One person interviewed by the AP retired about 10 years ago and has seen her cost of living jump this year. She is worried that her food costs will keep her from affording her medication. The COLA will help.
How will the COLA affect Social Security Disability recipients?
According to the Social Security Administration, the estimated average monthly Social Security benefit for a disabled worker will rise from $1,282 (2021) to $1,358 (2022).
However, the exact amount of increase you will see in your benefits depends on a couple of factors. First, it will depend on whether you receive Social Security Disability Insurance (SSDI) or Supplemental Security Income (SSI).

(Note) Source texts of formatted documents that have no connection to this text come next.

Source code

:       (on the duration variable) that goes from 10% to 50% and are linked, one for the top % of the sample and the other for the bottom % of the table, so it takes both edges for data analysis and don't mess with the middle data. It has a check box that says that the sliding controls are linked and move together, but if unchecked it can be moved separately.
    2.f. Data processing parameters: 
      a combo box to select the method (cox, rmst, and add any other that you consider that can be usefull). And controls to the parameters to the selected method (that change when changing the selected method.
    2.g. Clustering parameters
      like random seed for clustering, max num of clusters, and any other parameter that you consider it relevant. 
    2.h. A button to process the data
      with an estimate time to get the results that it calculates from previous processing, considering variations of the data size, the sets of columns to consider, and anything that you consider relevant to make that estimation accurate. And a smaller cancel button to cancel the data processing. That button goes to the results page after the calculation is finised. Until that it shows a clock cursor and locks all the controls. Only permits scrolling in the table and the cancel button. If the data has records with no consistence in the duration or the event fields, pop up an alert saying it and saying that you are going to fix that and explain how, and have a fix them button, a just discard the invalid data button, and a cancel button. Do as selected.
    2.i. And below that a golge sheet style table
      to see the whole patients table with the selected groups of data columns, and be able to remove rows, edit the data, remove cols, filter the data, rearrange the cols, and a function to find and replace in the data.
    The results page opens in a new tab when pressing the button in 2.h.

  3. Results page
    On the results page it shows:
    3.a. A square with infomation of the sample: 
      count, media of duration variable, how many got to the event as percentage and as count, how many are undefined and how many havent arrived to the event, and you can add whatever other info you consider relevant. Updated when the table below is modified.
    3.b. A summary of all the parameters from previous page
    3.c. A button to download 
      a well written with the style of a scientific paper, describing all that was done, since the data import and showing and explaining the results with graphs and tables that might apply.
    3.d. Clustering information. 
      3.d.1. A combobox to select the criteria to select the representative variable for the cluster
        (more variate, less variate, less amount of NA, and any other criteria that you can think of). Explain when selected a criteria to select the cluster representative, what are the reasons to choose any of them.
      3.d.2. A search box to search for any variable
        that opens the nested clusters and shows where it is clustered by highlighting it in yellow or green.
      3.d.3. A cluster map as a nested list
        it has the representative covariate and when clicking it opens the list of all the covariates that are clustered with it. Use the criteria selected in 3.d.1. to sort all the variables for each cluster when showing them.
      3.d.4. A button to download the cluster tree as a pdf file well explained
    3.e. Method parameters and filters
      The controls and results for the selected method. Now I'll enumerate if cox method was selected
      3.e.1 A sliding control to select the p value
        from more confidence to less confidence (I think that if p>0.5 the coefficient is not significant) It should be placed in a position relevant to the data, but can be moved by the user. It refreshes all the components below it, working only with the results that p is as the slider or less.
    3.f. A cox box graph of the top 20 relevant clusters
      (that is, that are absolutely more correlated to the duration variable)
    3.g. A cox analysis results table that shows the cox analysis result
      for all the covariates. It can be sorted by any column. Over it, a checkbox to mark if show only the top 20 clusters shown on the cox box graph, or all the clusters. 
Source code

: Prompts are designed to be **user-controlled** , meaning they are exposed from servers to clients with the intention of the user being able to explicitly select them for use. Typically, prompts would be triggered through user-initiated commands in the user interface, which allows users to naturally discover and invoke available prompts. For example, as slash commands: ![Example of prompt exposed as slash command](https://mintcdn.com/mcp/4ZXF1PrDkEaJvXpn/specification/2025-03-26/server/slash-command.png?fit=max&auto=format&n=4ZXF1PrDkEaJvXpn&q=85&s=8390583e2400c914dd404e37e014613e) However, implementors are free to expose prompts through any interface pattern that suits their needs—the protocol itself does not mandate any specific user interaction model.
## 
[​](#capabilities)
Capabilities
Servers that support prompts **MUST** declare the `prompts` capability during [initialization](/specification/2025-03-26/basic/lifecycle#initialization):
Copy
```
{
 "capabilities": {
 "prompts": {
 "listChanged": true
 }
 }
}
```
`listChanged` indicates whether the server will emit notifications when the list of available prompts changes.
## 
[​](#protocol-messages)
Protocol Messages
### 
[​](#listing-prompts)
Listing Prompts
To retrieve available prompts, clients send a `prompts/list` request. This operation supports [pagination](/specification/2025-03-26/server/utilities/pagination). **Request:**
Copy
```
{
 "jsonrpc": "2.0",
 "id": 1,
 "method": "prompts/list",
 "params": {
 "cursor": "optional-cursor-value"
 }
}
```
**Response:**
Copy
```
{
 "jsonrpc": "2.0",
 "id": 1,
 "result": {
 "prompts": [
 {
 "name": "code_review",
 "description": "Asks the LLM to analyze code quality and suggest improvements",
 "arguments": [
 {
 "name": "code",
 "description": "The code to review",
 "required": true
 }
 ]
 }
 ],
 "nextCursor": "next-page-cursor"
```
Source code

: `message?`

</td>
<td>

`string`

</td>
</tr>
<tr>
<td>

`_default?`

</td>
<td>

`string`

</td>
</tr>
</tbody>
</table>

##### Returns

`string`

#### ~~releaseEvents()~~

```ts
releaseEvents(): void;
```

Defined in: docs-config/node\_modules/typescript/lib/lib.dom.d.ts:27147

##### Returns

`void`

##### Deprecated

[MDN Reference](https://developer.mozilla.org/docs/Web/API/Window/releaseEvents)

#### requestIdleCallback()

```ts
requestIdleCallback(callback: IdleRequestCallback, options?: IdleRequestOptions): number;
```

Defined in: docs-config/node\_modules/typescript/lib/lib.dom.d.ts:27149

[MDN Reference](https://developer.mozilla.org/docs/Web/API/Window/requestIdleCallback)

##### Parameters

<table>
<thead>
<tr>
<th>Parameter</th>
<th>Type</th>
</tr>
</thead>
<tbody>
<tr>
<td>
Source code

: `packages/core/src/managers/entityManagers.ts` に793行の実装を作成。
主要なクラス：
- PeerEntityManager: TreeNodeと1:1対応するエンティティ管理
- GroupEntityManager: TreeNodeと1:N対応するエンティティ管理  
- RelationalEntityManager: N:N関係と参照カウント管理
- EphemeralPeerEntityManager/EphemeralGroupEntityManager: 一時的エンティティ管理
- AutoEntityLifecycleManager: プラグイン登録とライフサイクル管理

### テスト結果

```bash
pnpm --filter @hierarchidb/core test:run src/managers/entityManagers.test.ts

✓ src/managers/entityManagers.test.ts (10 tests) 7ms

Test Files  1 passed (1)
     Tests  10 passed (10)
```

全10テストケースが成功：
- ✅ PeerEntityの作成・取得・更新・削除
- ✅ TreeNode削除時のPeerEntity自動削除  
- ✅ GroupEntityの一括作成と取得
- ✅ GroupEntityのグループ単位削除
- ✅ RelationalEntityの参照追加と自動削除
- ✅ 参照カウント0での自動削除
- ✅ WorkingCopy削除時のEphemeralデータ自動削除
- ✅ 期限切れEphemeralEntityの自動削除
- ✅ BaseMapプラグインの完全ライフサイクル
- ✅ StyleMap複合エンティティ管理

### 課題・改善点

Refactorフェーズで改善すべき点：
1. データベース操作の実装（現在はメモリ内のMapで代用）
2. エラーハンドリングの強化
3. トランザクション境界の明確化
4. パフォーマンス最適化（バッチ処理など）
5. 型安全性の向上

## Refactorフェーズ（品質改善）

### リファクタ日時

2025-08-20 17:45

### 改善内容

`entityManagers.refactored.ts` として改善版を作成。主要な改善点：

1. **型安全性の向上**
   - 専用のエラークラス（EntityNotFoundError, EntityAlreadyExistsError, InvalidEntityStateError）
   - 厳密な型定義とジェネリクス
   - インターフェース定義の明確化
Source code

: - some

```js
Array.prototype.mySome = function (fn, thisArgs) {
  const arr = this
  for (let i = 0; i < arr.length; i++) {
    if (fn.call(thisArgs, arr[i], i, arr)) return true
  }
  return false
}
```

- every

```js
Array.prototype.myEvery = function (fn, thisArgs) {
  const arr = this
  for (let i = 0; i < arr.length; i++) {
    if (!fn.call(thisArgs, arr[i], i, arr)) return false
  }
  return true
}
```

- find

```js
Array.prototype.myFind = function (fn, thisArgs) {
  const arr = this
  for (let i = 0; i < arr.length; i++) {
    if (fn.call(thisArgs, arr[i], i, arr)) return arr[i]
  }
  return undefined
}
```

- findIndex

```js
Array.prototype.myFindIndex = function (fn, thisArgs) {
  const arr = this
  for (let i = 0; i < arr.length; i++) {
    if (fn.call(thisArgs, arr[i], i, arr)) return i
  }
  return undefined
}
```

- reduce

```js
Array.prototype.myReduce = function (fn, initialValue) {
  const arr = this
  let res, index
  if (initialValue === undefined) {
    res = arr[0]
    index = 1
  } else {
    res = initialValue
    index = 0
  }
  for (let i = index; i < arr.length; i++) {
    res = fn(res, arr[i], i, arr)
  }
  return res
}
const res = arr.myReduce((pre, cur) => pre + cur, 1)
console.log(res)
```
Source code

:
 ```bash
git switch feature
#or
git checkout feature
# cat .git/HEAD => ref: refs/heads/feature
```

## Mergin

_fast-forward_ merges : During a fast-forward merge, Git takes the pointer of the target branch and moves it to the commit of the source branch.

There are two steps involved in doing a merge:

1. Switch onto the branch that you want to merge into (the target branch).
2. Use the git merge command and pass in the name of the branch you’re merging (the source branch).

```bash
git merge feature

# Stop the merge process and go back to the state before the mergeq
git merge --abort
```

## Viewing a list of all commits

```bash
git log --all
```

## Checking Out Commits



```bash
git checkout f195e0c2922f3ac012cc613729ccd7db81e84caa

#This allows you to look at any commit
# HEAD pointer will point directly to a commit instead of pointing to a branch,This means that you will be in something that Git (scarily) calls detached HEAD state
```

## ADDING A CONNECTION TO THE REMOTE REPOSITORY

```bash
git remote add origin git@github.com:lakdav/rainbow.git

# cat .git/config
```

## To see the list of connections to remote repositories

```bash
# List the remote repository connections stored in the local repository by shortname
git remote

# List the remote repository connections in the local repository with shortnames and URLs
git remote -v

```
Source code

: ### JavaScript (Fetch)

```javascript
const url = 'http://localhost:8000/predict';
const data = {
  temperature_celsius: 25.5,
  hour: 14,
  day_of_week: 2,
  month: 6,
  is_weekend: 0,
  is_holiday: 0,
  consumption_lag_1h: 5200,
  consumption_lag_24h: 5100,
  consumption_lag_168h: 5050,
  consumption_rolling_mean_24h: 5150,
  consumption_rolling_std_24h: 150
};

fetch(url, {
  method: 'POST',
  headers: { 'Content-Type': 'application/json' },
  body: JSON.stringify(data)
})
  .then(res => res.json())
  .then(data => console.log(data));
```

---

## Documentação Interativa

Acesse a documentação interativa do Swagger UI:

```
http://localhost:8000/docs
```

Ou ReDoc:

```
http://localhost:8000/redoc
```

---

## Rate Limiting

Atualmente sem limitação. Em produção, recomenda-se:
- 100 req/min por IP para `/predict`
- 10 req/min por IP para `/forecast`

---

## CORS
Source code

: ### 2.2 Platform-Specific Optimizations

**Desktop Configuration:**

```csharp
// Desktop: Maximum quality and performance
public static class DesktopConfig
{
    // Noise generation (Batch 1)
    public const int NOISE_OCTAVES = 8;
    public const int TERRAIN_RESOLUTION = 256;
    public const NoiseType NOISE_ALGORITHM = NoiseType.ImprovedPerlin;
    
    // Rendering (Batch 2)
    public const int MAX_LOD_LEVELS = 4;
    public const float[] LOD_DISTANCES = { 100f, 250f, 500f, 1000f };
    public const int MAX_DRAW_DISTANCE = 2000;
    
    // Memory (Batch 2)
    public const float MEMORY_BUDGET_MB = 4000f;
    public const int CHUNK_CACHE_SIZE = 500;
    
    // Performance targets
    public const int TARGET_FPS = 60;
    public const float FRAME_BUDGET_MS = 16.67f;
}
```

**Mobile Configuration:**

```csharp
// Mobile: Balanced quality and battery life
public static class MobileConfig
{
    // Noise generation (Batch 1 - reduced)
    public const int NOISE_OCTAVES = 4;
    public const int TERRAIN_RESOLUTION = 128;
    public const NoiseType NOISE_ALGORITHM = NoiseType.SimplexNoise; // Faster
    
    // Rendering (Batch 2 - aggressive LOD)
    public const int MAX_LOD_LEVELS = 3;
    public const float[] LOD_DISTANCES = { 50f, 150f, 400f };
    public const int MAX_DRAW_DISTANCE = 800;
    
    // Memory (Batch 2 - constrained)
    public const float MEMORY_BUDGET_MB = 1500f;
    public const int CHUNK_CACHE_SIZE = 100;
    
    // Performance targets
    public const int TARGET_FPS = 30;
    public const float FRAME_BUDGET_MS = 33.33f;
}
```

For example, the standard SSI payment for an individual will rise from $794 to $841 per month next year. If you are on SSDI, your total benefit depends on the income you received while you were working, although they will max out at $3,345 per month next year.
In addition to raising the monthly benefit, the COLA affects the income you can receive while still maintaining your benefits. For example, a non-blind person receiving Social Security Disability benefits can earn $1,350 per month after the COLA, up from $1,310. A blind beneficiary will be able to earn $2,260 per month in 2022.
The COLA also affects the amount beneficiaries can earn from work. Currently, it’s $940 per month. After next year’s COLA, that will rise to $970 per month. The COLA does not affect the $2,000 individual/$3,000 couple resource limit for SSD beneficiaries.
This COLA is pretty substantial, compared to previous years. It may not sound like a lot to some people, but the extra $76 per month for the average worker with a disabling condition will make it easier for many beneficiaries to make ends meet.